Your task: Below are some entries. Repeat exactly the lines from the one with "43: (710, 254, 20.24)" through the one with "5: (107, 338, 52.44)", and only those.

──────── Listed records ────────

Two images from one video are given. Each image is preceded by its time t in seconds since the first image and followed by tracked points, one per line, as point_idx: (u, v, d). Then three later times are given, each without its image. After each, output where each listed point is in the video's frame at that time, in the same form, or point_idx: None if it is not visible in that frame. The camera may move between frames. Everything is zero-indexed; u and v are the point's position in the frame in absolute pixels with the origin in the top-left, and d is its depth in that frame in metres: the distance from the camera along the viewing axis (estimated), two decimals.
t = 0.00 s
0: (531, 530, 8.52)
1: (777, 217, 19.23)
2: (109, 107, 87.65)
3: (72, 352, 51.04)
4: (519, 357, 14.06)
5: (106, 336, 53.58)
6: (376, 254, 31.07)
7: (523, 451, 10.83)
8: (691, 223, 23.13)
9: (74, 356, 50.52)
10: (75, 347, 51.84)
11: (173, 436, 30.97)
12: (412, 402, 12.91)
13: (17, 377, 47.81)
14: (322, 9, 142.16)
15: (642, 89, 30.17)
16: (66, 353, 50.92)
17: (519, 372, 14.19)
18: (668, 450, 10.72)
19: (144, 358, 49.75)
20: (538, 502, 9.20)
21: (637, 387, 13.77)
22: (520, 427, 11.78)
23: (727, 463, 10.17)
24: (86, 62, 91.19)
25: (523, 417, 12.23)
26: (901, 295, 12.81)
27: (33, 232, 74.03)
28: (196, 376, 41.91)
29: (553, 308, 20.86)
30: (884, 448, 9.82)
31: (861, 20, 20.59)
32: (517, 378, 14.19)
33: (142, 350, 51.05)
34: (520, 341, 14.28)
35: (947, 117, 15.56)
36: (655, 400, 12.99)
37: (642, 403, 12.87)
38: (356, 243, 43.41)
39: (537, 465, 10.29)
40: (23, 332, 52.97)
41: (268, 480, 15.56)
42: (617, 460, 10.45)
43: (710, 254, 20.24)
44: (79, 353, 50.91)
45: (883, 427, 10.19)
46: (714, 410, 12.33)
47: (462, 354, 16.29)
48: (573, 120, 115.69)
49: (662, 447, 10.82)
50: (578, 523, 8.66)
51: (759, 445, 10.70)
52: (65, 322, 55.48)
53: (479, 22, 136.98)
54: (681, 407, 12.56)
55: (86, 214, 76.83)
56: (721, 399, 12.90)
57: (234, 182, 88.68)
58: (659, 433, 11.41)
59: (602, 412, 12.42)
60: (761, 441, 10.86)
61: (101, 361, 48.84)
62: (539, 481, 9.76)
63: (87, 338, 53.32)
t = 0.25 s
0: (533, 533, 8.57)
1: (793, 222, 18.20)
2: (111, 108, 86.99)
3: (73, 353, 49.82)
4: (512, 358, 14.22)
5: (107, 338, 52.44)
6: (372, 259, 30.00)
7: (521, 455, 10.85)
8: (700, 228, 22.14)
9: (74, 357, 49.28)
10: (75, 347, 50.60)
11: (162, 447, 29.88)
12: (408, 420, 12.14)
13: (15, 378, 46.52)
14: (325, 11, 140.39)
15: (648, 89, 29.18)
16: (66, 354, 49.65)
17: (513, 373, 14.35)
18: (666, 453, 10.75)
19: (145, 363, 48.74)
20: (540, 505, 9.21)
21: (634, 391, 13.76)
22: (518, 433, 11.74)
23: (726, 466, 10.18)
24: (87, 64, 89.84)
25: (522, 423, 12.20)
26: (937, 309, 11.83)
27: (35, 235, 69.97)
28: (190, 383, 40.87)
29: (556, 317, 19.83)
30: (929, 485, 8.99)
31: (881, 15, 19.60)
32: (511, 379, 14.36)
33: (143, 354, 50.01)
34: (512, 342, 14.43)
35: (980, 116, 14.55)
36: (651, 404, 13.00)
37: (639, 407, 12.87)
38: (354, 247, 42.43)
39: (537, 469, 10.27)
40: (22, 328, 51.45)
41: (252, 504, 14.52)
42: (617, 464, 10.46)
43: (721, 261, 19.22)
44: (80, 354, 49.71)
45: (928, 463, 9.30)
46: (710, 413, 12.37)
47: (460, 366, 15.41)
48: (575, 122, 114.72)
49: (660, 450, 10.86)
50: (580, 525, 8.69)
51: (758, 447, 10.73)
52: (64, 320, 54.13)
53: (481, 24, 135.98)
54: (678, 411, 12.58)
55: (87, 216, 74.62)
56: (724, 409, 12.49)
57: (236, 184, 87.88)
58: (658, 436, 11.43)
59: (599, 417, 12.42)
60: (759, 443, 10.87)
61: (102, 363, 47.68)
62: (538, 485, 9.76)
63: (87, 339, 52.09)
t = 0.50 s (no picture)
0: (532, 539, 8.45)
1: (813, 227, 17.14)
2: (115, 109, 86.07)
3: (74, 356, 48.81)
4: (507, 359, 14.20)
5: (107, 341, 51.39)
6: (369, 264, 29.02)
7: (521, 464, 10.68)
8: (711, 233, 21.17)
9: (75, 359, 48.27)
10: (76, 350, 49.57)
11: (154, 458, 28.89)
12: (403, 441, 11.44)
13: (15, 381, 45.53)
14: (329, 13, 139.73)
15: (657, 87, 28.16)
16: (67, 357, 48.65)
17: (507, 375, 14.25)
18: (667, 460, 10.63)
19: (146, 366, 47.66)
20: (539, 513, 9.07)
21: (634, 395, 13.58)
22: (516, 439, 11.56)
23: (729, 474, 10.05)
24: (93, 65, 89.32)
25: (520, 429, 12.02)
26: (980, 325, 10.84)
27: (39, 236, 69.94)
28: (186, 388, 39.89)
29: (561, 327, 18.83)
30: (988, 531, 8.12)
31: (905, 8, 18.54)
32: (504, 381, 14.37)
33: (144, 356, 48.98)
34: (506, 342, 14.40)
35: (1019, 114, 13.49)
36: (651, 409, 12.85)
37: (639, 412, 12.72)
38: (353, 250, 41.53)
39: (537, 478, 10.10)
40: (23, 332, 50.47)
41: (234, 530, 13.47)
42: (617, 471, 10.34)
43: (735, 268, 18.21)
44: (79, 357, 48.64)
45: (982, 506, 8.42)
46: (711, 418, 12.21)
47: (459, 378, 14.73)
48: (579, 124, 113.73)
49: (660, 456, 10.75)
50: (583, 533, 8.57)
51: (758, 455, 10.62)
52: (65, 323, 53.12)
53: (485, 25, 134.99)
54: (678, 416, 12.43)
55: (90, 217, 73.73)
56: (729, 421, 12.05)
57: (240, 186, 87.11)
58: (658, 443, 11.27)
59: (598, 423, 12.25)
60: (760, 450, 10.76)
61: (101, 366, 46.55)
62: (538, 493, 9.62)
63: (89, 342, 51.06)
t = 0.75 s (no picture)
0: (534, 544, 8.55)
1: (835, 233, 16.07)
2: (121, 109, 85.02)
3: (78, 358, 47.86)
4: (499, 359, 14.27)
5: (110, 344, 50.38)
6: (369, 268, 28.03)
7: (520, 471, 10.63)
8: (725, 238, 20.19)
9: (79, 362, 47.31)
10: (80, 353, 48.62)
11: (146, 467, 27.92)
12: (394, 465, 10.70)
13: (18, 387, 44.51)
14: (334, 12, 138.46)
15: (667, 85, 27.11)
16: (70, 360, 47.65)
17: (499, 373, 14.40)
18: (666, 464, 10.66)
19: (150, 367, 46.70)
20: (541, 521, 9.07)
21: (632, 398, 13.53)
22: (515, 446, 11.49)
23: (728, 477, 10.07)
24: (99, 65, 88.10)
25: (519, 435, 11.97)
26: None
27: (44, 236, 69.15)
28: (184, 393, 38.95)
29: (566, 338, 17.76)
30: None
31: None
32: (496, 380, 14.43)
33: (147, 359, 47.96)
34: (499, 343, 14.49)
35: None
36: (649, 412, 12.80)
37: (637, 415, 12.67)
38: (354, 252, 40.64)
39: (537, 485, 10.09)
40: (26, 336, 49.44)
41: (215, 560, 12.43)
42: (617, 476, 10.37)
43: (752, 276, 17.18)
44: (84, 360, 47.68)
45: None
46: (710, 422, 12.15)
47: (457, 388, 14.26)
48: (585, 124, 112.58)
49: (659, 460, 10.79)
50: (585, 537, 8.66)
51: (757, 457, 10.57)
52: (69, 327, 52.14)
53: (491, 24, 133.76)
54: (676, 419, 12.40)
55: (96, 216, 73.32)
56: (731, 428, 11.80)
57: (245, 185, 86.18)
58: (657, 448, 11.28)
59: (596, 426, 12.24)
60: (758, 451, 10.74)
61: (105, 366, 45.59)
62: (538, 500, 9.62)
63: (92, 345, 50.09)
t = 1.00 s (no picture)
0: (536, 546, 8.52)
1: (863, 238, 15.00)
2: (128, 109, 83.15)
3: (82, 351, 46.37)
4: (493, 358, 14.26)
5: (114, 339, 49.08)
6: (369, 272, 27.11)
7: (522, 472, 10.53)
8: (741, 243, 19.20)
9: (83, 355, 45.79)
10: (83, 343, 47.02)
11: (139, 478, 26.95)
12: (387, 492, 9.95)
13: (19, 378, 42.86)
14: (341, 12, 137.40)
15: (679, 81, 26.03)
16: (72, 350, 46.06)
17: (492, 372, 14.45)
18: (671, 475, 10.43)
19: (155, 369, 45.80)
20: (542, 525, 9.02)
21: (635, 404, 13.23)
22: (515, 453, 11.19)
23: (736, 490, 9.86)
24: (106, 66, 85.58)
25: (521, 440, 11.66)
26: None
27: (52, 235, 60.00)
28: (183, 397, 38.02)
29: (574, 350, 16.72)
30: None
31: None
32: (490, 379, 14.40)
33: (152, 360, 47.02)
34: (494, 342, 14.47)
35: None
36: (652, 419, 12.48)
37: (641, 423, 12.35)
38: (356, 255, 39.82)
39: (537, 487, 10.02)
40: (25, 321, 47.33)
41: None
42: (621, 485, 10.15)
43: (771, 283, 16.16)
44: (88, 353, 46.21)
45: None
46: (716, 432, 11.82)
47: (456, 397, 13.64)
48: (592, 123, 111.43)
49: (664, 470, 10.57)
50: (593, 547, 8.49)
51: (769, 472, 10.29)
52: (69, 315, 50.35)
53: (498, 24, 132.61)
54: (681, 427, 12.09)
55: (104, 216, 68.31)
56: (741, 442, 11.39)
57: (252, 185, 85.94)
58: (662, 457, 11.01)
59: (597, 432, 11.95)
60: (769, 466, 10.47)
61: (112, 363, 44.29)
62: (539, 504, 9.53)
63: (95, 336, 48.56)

────────

Solution to the problem:
43: (710, 254, 20.24)
44: (79, 353, 50.91)
45: (883, 427, 10.19)
46: (714, 410, 12.33)
47: (462, 354, 16.29)
48: (573, 120, 115.69)
49: (662, 447, 10.82)
50: (578, 523, 8.66)
51: (759, 445, 10.70)
52: (65, 322, 55.48)
53: (479, 22, 136.98)
54: (681, 407, 12.56)
55: (86, 214, 76.83)
56: (721, 399, 12.90)
57: (234, 182, 88.68)
58: (659, 433, 11.41)
59: (602, 412, 12.42)
60: (761, 441, 10.86)
61: (101, 361, 48.84)
62: (539, 481, 9.76)
63: (87, 338, 53.32)
t = 0.25 s
0: (533, 533, 8.57)
1: (793, 222, 18.20)
2: (111, 108, 86.99)
3: (73, 353, 49.82)
4: (512, 358, 14.22)
5: (107, 338, 52.44)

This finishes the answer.